▸ **What to produce**:
Retype exactly the stretch of lines that begins at the line containing "unordered associative containers." and ends at the last line of the data, with no other lines.

(Plain-text document sources)
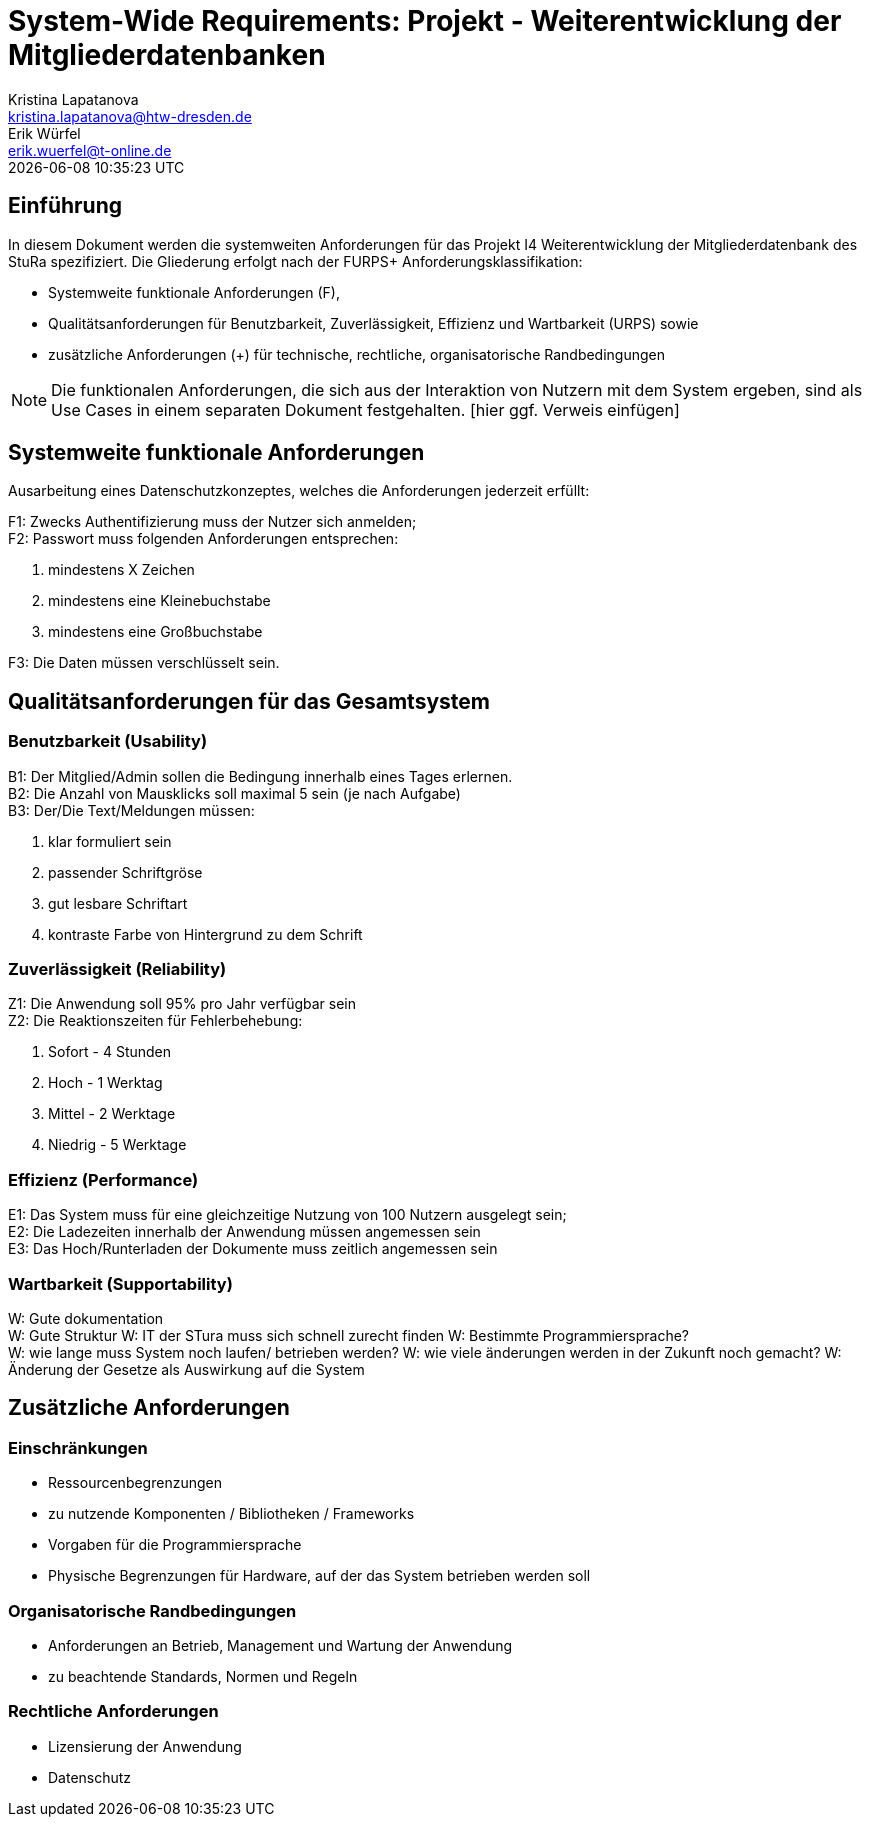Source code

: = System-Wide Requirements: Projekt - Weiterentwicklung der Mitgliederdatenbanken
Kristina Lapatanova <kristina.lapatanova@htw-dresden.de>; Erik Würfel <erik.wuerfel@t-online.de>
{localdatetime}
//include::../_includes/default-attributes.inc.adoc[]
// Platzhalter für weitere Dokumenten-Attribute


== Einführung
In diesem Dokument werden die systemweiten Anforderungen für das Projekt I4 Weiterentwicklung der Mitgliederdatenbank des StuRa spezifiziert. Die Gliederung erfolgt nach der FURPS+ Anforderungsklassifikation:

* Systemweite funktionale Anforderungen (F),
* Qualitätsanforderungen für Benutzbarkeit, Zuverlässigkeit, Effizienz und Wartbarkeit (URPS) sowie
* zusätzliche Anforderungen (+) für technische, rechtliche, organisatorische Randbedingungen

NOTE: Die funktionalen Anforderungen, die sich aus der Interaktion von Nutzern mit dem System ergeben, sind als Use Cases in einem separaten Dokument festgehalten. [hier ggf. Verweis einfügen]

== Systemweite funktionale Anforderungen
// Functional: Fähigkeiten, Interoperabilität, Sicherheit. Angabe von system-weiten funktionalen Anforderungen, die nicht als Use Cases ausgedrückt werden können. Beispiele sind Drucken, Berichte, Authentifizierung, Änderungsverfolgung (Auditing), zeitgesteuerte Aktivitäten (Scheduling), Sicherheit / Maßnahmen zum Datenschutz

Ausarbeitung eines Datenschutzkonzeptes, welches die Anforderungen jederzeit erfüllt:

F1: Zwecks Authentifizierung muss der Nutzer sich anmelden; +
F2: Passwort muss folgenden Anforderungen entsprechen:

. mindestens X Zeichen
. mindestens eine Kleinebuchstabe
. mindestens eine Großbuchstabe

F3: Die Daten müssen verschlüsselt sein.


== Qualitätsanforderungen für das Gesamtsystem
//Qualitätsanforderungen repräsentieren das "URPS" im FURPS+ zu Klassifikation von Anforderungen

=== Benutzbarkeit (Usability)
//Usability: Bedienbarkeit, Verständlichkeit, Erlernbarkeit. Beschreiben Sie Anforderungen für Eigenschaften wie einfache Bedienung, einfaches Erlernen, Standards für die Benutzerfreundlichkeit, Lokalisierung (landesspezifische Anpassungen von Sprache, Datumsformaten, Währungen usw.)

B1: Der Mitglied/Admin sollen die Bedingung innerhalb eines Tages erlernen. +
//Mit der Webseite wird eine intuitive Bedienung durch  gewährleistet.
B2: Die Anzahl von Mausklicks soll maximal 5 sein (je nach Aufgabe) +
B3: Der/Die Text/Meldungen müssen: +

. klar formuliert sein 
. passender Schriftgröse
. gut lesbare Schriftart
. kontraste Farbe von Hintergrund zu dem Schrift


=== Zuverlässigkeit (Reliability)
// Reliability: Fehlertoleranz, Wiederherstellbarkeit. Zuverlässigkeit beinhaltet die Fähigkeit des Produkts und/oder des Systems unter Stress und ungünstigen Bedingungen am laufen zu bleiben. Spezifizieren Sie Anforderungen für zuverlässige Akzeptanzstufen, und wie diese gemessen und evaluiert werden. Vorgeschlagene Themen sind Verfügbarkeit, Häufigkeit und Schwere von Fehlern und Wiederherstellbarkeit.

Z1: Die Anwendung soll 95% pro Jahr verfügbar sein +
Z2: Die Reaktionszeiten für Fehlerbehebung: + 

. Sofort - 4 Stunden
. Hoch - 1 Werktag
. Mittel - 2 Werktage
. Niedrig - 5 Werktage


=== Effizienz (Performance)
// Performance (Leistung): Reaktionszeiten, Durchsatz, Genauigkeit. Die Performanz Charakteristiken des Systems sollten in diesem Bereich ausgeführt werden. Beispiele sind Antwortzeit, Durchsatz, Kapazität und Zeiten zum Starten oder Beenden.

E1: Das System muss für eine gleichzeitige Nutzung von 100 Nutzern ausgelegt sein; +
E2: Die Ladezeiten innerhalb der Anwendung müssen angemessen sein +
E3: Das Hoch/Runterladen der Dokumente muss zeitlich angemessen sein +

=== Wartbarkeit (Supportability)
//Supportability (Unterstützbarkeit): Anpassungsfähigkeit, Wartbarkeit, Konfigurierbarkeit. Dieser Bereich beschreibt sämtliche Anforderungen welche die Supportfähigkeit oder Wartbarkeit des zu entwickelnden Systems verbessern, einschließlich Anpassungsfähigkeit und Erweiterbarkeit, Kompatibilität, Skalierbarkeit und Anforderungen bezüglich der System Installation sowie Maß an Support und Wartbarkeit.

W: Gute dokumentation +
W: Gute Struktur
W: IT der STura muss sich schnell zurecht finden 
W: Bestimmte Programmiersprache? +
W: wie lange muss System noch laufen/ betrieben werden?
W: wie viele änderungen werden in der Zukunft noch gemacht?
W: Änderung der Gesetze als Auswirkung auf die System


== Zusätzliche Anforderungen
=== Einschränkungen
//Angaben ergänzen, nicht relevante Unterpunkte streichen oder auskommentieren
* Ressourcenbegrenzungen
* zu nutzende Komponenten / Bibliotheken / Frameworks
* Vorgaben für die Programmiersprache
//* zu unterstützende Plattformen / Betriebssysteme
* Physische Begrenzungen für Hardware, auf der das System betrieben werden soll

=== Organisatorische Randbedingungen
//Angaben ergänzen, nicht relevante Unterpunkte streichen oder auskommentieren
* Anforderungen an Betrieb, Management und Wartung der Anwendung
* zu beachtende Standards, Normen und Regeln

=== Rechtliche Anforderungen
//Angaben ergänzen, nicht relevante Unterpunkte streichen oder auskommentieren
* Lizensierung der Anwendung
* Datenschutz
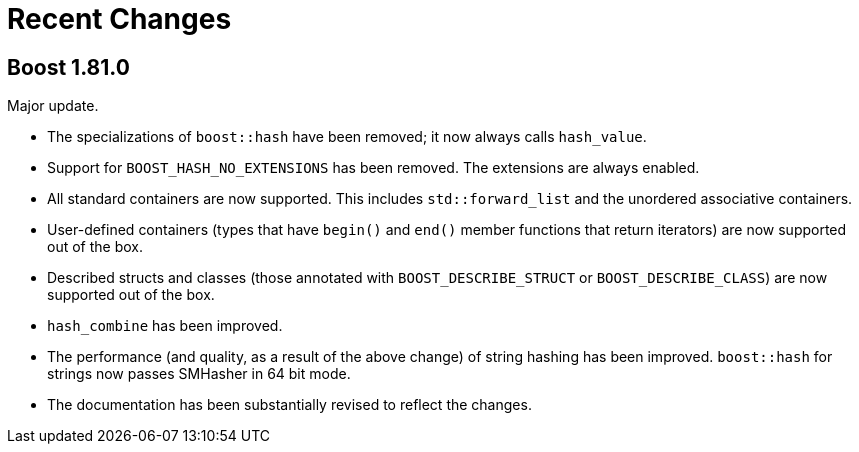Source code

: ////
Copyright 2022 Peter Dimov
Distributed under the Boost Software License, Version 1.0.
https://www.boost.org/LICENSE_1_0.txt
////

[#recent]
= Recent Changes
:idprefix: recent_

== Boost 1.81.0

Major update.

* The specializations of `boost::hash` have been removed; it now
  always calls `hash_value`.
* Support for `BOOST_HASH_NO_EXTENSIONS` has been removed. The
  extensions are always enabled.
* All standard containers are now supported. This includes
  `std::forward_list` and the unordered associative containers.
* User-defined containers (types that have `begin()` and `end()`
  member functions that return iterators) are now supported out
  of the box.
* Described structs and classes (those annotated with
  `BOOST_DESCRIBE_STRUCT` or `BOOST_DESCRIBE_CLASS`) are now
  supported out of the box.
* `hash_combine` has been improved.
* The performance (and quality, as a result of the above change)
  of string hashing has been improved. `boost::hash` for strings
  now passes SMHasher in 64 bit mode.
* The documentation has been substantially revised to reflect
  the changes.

▸ **The answer**:
  `std::forward_list` and the unordered associative containers.
* User-defined containers (types that have `begin()` and `end()`
  member functions that return iterators) are now supported out
  of the box.
* Described structs and classes (those annotated with
  `BOOST_DESCRIBE_STRUCT` or `BOOST_DESCRIBE_CLASS`) are now
  supported out of the box.
* `hash_combine` has been improved.
* The performance (and quality, as a result of the above change)
  of string hashing has been improved. `boost::hash` for strings
  now passes SMHasher in 64 bit mode.
* The documentation has been substantially revised to reflect
  the changes.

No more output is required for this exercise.